> **EXERCISE SET**
#1 From the passage about building a giant champagne bottle prop, transcribe the words starting at "I drew out half" and ending after "to this day.".
#2 In the passage about the giant champagne bottle prop, condense the paragraph that begins "I drew out half the shape" into a shorter version that keeps its main facts.

> **SELECTED PASSAGE**
With this summer’s season at the Santa Fe Opera at an end, I can begin to show off some of the props I’ve built there. First up is a giant champagne bottle.
We needed four champagne bottles of a very specific size; they were going to be the barrels of cannons that I would also build. Nobody manufactures champagne bottles that large, so we had to make them. Since we would vacuum-form them from plastic, I began by making a solid foam bottle.
I drew out half the shape at full-scale on a piece of plexiglass. We have a duplicator on our lathe, which allows us to rough out the shape by directly following a pattern like this. I also got the block of foam ready. This piece was so wide, it barely fit on the lathe; I had to take most of the attachments off and round off the foam by hand before there was enough room to put the attachments back on.
As you can imagine, turning a block of foam this large creates quite a bit of debris. I am still finding bits of foam in my clothes to this day.
To vacuum form this piece, I only needed half of the bottle. I built a box so I could hold the bottle straight. The top of the box reached the exact middle point of the bottle, so when I ran a hot wire along it, it sliced the foam bottle directly in half.
I mounted the foam onto a board and drilled holes all around the circumference, as well as holes in the concave portions to ensure the plastic would be sucked all the way down. I also coated the foam with Aqua Resin and sanded it smooth. I posted a video a few weeks ago showing the vacuum forming machine in action; check it out if you want to see how I made the piece in the photo above.
With a successful pull on the vacuum former, this project was turned over to the crafting department, and my work on it ended. They began manufacturing clear plastic halves like you see above, and spraying them down with green dye to match the color of a real champagne bottle.

> **DATA EXCERPTS**
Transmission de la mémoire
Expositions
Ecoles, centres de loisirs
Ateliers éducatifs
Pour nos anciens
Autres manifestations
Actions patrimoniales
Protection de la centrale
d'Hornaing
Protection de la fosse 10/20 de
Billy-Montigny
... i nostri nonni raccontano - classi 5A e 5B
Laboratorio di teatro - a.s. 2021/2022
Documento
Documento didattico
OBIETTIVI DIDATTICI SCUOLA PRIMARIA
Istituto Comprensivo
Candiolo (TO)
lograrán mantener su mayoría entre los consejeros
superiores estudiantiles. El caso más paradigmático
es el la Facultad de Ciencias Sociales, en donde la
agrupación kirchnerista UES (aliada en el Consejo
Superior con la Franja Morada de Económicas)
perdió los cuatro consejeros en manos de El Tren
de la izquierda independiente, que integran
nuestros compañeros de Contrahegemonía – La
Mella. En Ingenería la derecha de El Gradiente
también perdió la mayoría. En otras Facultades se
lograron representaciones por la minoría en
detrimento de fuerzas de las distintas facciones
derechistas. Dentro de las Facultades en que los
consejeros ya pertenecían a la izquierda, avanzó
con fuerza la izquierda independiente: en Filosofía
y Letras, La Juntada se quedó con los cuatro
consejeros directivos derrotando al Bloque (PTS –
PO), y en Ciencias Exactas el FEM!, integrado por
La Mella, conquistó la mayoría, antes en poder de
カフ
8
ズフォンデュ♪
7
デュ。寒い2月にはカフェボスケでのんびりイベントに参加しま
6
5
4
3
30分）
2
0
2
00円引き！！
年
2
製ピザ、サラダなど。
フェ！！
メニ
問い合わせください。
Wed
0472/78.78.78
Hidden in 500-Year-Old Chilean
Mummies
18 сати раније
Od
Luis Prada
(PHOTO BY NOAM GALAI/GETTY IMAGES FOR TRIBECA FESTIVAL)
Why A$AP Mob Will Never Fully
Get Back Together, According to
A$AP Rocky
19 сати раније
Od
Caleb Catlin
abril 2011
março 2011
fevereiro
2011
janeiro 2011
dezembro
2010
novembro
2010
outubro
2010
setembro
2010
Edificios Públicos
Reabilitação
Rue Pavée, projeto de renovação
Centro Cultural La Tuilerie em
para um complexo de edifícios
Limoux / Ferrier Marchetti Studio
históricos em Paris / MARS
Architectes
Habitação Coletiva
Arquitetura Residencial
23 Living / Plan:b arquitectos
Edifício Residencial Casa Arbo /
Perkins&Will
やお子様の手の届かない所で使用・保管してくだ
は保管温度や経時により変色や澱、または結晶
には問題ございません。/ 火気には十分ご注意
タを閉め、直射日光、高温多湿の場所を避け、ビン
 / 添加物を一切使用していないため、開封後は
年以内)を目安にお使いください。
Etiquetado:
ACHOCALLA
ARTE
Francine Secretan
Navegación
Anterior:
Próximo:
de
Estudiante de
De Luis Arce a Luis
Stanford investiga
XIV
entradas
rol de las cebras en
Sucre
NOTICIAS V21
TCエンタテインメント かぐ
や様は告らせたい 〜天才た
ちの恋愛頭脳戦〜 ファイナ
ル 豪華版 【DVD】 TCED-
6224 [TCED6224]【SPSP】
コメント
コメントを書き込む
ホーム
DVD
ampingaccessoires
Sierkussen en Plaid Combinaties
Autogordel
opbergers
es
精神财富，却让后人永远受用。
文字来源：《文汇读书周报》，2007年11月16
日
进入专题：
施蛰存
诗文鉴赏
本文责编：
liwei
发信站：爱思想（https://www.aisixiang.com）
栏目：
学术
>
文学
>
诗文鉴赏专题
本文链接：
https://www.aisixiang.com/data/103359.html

> **PER-TASK ANSWERS**
#1
I drew out half the shape at full-scale on a piece of plexiglass. We have a duplicator on our lathe, which allows us to rough out the shape by directly following a pattern like this. I also got the block of foam ready. This piece was so wide, it barely fit on the lathe; I had to take most of the attachments off and round off the foam by hand before there was enough room to put the attachments back on.
As you can imagine, turning a block of foam this large creates quite a bit of debris. I am still finding bits of foam in my clothes to this day.

#2 I drew half the bottle's shape at full scale on plexiglass so the lathe's duplicator could follow it to rough out the form. The foam block was so wide that it barely fit on the lathe. I had to remove most of the attachments and round off the foam by hand before there was room to put them back.